4) At least one of you must be willing to claim massive improvements in infant mortality, after you’ve cited those statistics to me over and over.
I think we ought to be able to work this into a little prediction test. My predictions:
1) Conservatively, Ezra’s arithmetic implies a reduction in the death rate of people between 18-64 of at 20,000-45,000 a year. Let’s take the low bound–20,000 deaths a year–and assume that we should see that, or something close to it, by 2020. That’s about 3% of deaths in the relevant age group, which would show up as a very noticeably kink in the death rate. For comparison purposes, the entire fall in mortality between 1980 and 2000 was about 2.7%.
Contra Ezra, I am predicting that this will not happen. I’m about 75% confident that you will not be able to discern any effect from the health care reform among the statistical noise. But I am 95+% confident that the effect will not be as large as 3%.
2) I’m pretty sure that Kristof read the table he was drawing from wrong–he was looking at life-expectancy at birth, but he interpreted the data as if it was about adults in the 1940s. Still, age-adjusted mortality fell about 15% in just 10 years, an achievement that hasn’t been matched since. If Kristof is right, and this had more to do with health care access than antibiotics, we should be able to get a similar improvement this time around–especially since we’re already seeing terrific reductions, with a 10% decline in age-related mortality just between 2001-6. Hell, both Ezra’s numbers and Kristoff’s imply that we should be able to knock down the death rate by at least 20% between 2014 and 2024, when we add their improvements to the existing trend.
I do not think that there will be a noticeable kink in the trend line around 2014. The death rate jumps around quite a lot, so there may be a big drop (or increase) in 2014, neither of which would be meaningful. By 2025, however, I’m sceptical that we’ll see a major inflection in the trend.

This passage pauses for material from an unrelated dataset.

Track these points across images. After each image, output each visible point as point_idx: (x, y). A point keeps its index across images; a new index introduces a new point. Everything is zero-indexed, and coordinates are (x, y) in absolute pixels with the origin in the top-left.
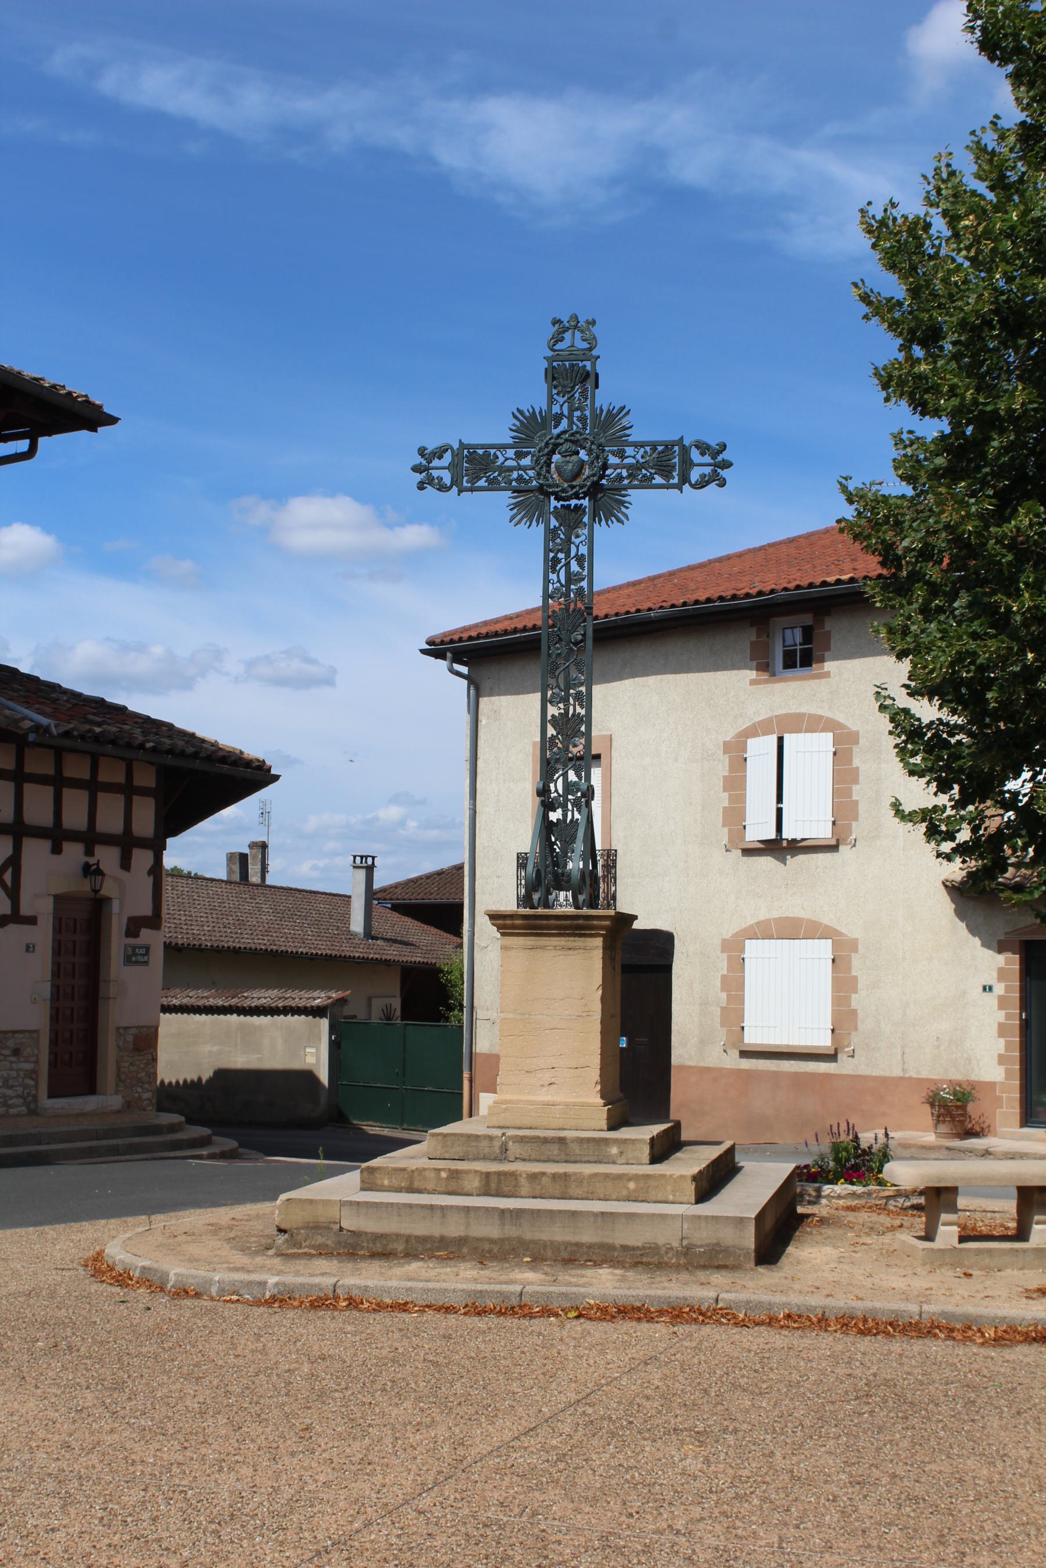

3) David Himmelstein claims to believe that the majority of all bankruptcies are related to medical issues, and that this is a strong argument for national health care . . . i.e., he claims to believe that medical bills rather than income loss are the main causal driver here. That’s the data Michael Moore is citing. I will make a bold counterclaim: the bankruptcy rate after 2014 will not fall by half. It won’t even fall by a quarter. This is among the easiest effects to measure, as if the people citing these statistics are right, we should see a sharp and immediate reduction in bankruptcy rates in the first year, with the full effects evident by 2018.
4) Infant mortality should be no greater than that of the Netherlands by 2018. Again, I predict that this will not happen, and indeed, that infant mortality rates may not fall at all.
5) I predict at least one of the major funding sources, and possibly all of them, will be substantively repealed: the Medicare cuts (except Medicare Advantage), the excise tax, and so forth.
6) This program will not reduce the rate of growth in medical costs by anything like 1.5% a year.
7) A fiscal crisis of some sort is quite likely by 2030, though not just because of this program. But this program will make it worse, either by increasing the deficit directly, or by using up the low-hanging fruit that should have funded Medicare reform.
8) By 2030, there’s an 80% chance that the government will have imposed substantial price controls on pharma and other medical technology–and this will noticeably slow the rate of innovation.
I feel like any reasonable proponent of health care reform should be willing to take the other side of most of these bets, without weaseling that this isn’t the health care reform that you wanted. If you aren’t confident that we can get at least some of these results, than we shouldn’t have committed to spend $200 billion a year . . . and you shouldn’t have deployed these arguments in the run-up to health care.